On Dating Equality

I am fairly new to dating.  In my 20s, which I’m guessing is when you’re meant to casually date, I spent the first few years having Boatloads of Fun [Corp.] followed by a 6-year relationship that ended just shy of my 31st birthday. Now in my 30s and new to dating, I feel a bit like an alien, observing long-held social customs I cannot fathom.

Several males and females maintain the following rules [among others, I’m sure]:

  • The male must pay for the first date
  • The female must feign willingness to pay all or some by reaching for her wallet
  • The male must acknowledge and reject this offer and pay everything
  • If the female’s insincere offer to pay is accepted, the female may consider the male cheap and/or uninterested in her
  • If the female insists too much on paying at least some, the male may consider her controlling/argumentative

When I question the reasons this script is still followed in our 30s and particularly with female earning power no longer being negligible, the actors themselves appear to have never thought about it, but just do what is expected of them as part of the mating ritual.

Why is this still the norm?

In the context of a first date where the two parties are getting to know each other, the gesture is devoid of emotion or affection [but not necessarily attraction — there is a practically biological purpose behind a male’s flaunting his financial plumage as well as just getting the girl drunk] and appears to these alien eyes to exist solely to create an imbalance of power in the male’s favor, which is bizarre as 40% of women are now breadwinners.

Exercises to complete:
1. According to the essay on dating equality, what share of women are now breadwinners?
2. Go on with the essay on dating equality from the point where it stops.
The entries that come next are separate material with no connection to the essay on dating equality.

Text extracted from each page:

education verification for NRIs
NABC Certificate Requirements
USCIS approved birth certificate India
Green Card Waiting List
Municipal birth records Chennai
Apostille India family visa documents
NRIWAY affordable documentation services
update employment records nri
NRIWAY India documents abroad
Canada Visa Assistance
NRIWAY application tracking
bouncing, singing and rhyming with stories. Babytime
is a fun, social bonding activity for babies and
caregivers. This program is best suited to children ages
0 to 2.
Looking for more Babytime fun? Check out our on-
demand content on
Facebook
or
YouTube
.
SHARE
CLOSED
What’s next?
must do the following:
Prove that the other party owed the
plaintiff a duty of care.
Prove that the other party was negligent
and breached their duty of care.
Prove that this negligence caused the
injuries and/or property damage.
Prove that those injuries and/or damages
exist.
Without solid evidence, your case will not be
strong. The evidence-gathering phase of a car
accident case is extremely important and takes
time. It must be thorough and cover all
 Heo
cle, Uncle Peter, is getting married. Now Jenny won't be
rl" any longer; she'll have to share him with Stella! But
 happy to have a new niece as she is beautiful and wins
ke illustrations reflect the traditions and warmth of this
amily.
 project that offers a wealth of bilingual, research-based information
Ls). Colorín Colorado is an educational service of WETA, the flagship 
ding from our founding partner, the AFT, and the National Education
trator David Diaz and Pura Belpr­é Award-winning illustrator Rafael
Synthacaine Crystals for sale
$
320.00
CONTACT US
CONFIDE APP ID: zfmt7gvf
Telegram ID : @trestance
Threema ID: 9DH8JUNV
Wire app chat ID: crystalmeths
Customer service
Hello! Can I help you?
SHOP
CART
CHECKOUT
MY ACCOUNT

...

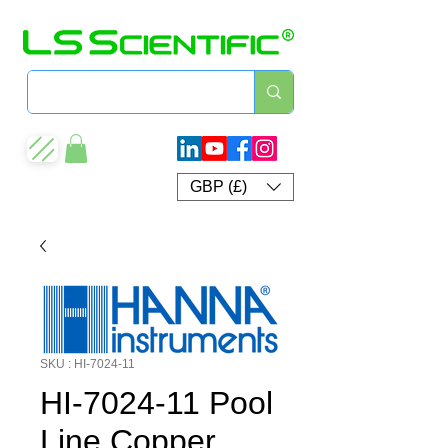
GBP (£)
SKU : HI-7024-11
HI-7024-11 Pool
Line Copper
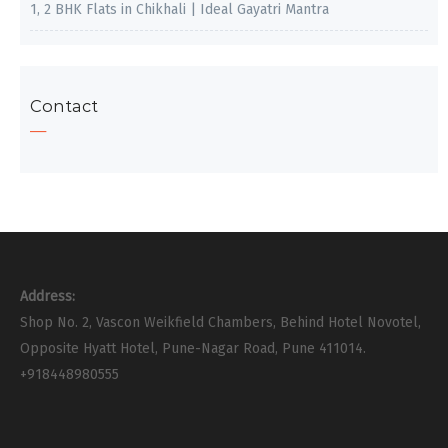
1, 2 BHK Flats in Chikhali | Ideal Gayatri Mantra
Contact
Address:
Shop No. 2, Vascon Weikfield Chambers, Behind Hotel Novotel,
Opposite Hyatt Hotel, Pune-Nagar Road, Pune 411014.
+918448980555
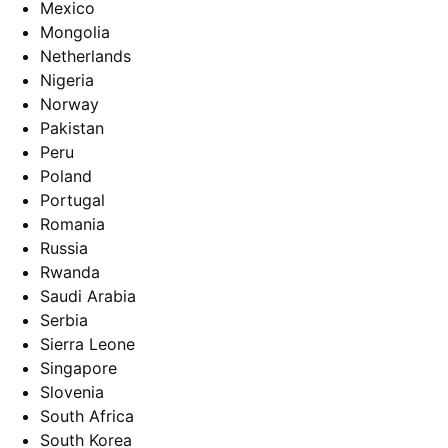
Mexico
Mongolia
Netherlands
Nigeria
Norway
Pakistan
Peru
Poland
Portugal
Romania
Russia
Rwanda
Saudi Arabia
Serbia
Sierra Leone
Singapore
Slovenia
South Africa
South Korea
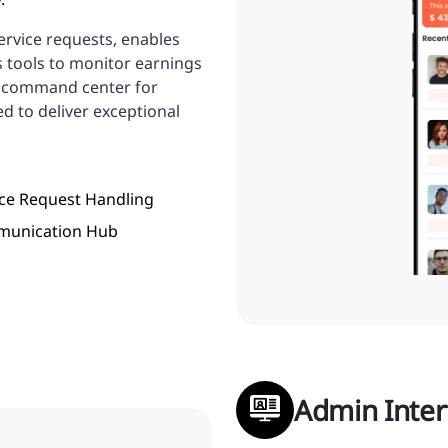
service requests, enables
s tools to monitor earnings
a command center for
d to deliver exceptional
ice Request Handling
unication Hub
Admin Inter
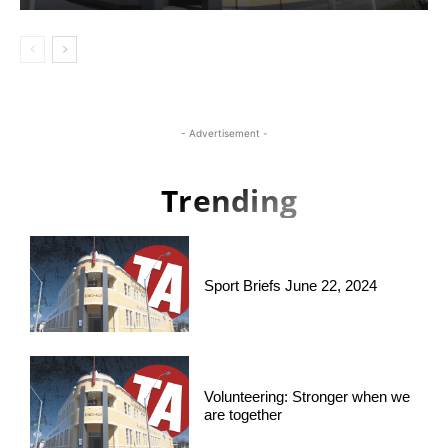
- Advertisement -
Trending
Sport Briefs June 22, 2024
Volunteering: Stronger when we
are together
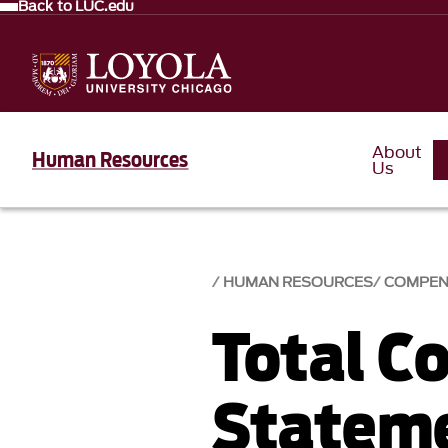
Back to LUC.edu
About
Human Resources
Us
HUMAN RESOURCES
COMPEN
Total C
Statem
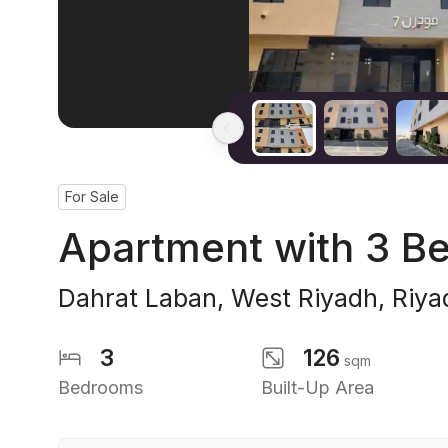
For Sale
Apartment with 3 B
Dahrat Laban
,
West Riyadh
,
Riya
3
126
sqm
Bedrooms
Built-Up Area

Task results:
1. 40% of women are now breadwinners.

2.
It’s also inefficient.  Maybe people already know their lines pat, but they still have to put on a show to get to subsequent dates.  I understand going through the motions in one’s 20s, but I didn’t value my time then as much as I do now.  Rather than wasting time with faux offers, faux protestations, faux gracious and blushing acceptance [perhaps accompanied by a head tilt, a hair twirl or a giggle hidden behind my hand], I could otherwise be reading/writing/sleeping/watching TV/spending time with actual friends for whom a round of drinks is a sincere gesture.

How do LGBT daters navigate these landmines?   In a glorious new post-DOMA age, these antiquated gender roles no longer apply.

So can I, as a financially independent adult, please just buy my own damn drink without fear of reprisal?